Когда он доходил до своего очередного «но», по лбу его струился пот, он начинал вращать глазами, как человек, который чувствует, что почва ускользает из‑под ног. Никто не задает подобные вопросы в Сан–Луисе: как он относится к конфедерации профсоюзов — КРОМу, собирается ли выставлять свою кандидатуру на следующих президентских выборах (подобострастный бизнесмен слушал, стараясь не проронить ни слова). Он надувался, как лягушка, потел от раздражения. Правда, я был католиком (иначе я никогда не получил бы разрешения на въезд в его владения, куда не допускали иностранных журналистов), но он прекрасно знал, как ненадежна благодарность, которую католики ему выказывают. Никто из них на самом деле не променял бы пусть и жестокую политику Карденаса на продажное правление Седильо, и «но» все время продолжали раздаваться.

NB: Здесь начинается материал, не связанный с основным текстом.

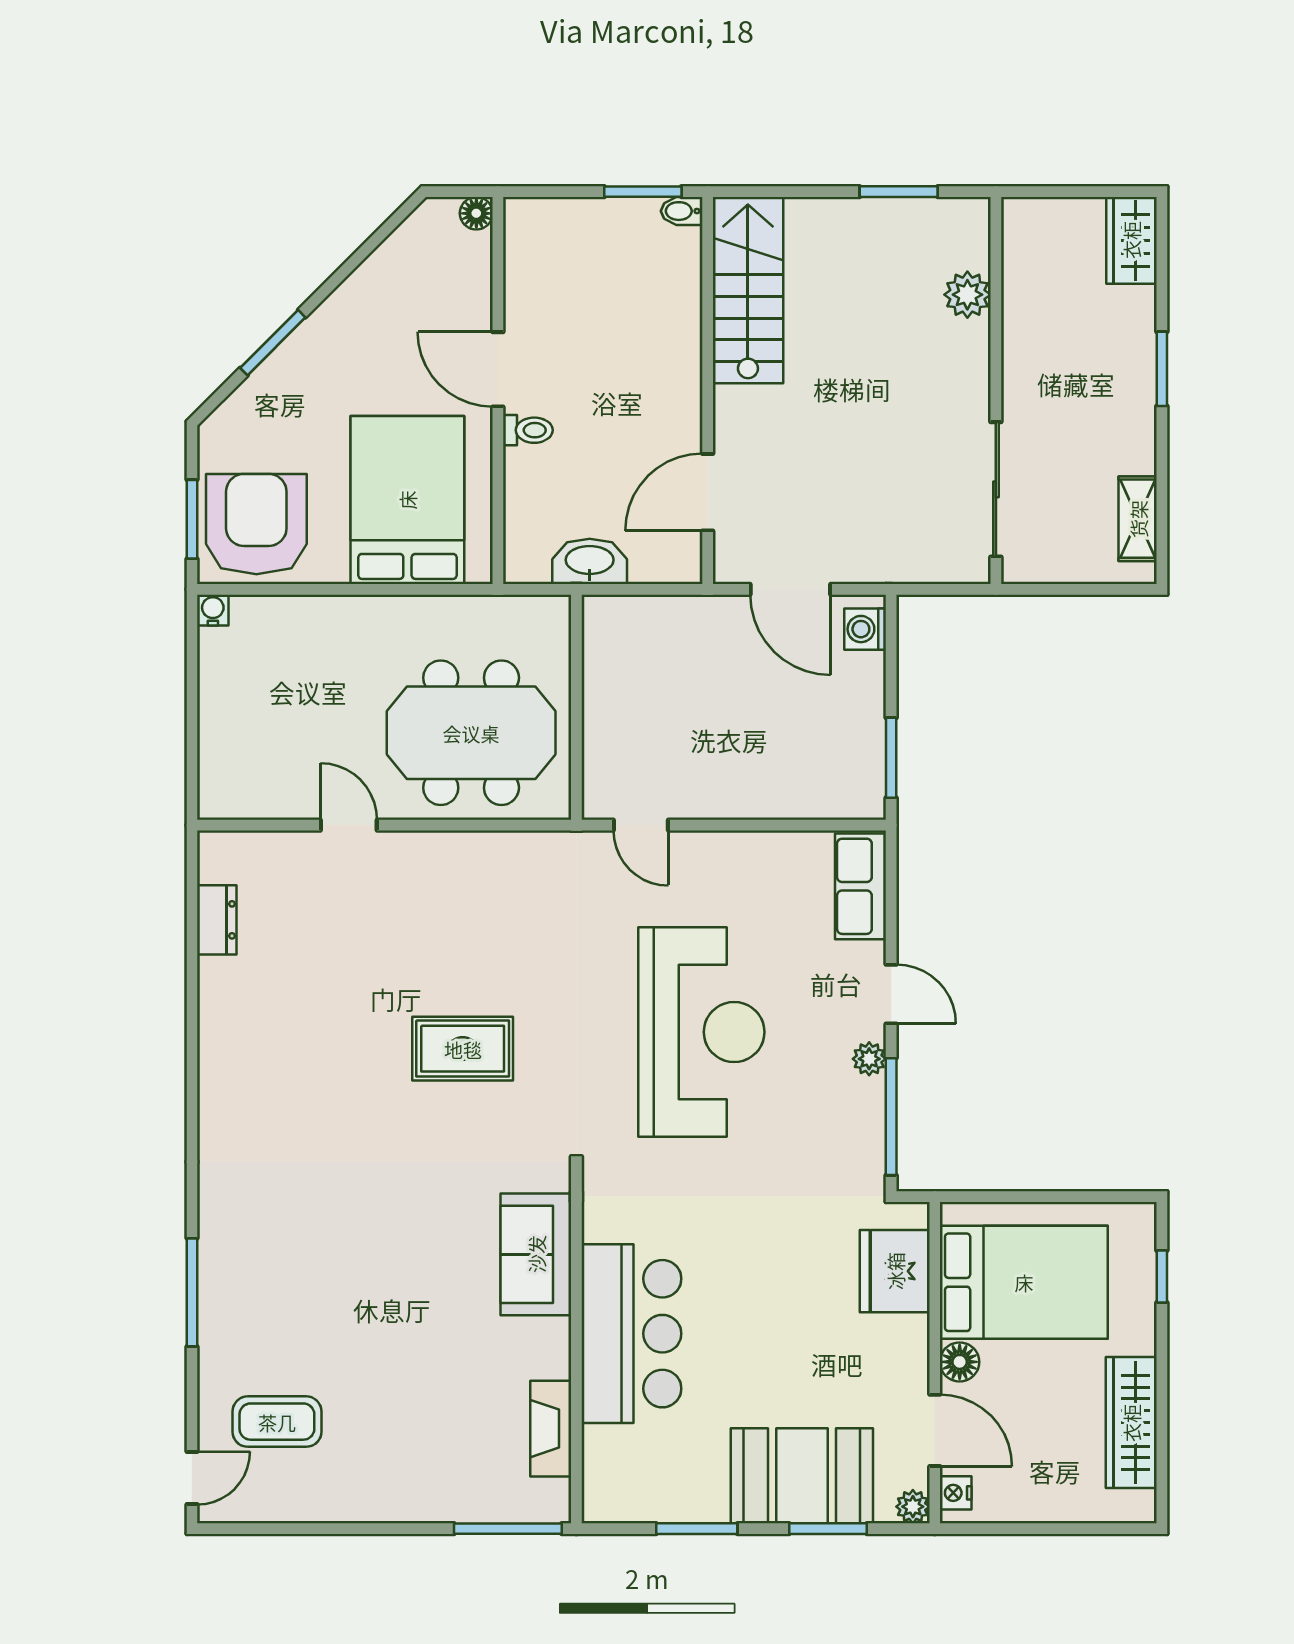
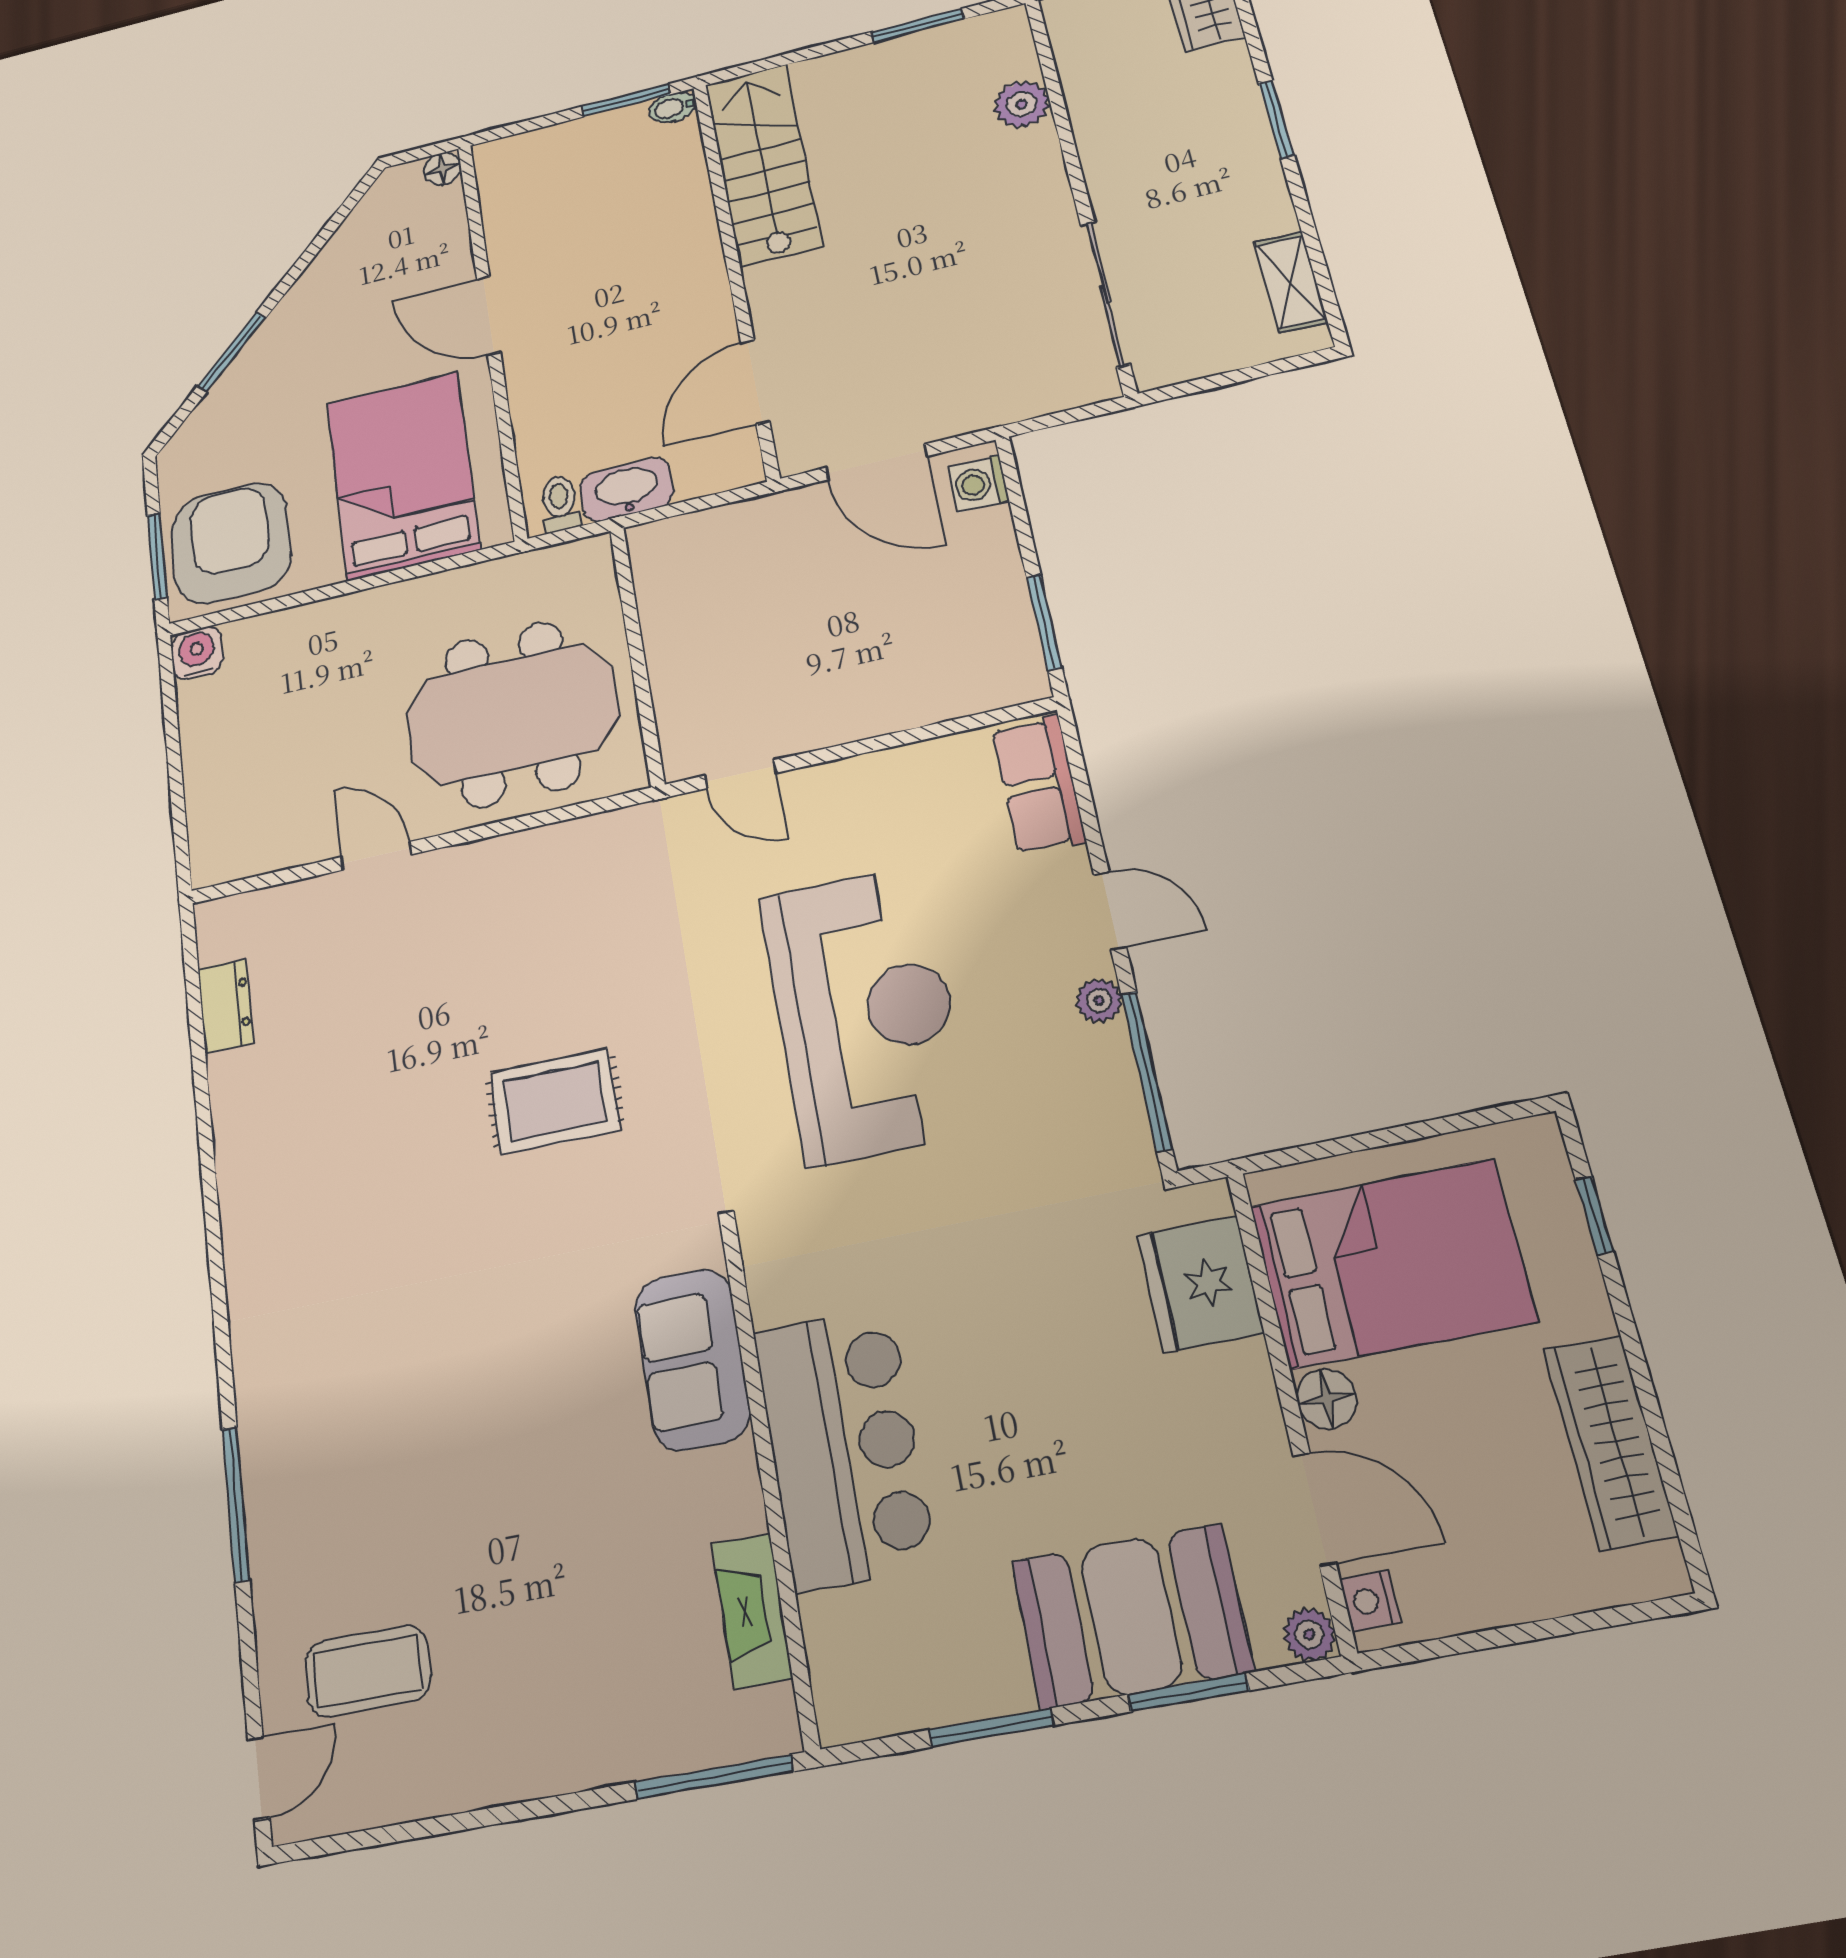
toilet: (528, 430) -> (560, 503), moved, turned -90
water cooler: (213, 610) -> (197, 653), width x1.38, depth x1.38

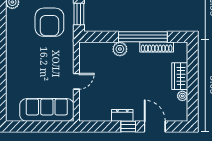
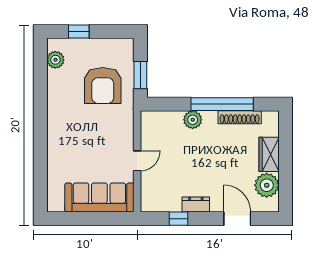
plant: (182, 96) -> (267, 185), width x1.87, depth x1.87
window: (128, 126) -> (178, 219), moved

В принципе он одобрял аграрные реформы, но проводились они скверно и потому служили иногда «нечистой политической игре» иных из реформаторов. Что же касается коммунизма и фашизма, он не верил ни в то, ни в другое и был сторонником «парламентаризма», если, конечно, «позволяют обстоятельства». (Он даже сослался на «демократию», но было ясно, что это лишь затверженный урок — то слово, которое необходимо вставить в разговор о политике.)
Здесь, в этой жалкой комнате, с голой — без абажура — лампочкой и бильярдным столом, я не способен был по–прежнему серьезно относиться к слухам, будто в его распоряжении имеется двадцать тысяч хорошо обученных солдат. Нельзя, конечно, доверять тому, что утверждают генералы и политики, но было что‑то неподдельное и в охватившей его бычьей ярости, и в той беспомощной растерянности, которая изобразилась на его лице в ответ на мой вопрос о том, правда ли, что у него на службе состоят немецкие офицеры. Он сбивчиво и жарко стал это опровергать, с немым и вопрошающим отчаянием глядя на старика–учителя: что еще выдумают его враги? Он словно потерял дорогу в многолюдье, где у друзей и у врагов были неотличимо одинаковые лица. Когда‑то он был молодым солдатом–индейцем с круглым, простодушным лицом, но годы политической борьбы согнали простодушие с его лица, в чертах к середине жизни прорезалась жестокость. Люди, называвшие себя его друзьями, грабили его, в ответ он грабил штат, потом настала засуха, водопроводная система пришла в негодность, и у губернатора не оказалось денег, чтоб привести ее в порядок, тогда профсоюзные деятели обратились с жалобой к президенту, тому самому президенту, который не сидел бы сейчас в Чапультепеке, если бы солдаты Седильо не помогли ему свергнуть Кальеса. Для друзей, для фермы он выжимал средства из штата, из капиталистов. А капиталисты желали получить взамен что‑либо существенное, скажем, избавиться от профсоюзных агитаторов. Так в его жизнь вошла политика. Наверное, ему был ненавистен человек, который вторгся к нему в дом, чтобы терроризировать вопросами о коммунизме и фашизме. Он надувался, покрывался потом и говорил мне «демократия». На закате, когда мы тряслись в его старой машине по каменистым кочкам ранчо и он показывал свои посевы, свой канал, он выглядел гораздо более счастливым человеком.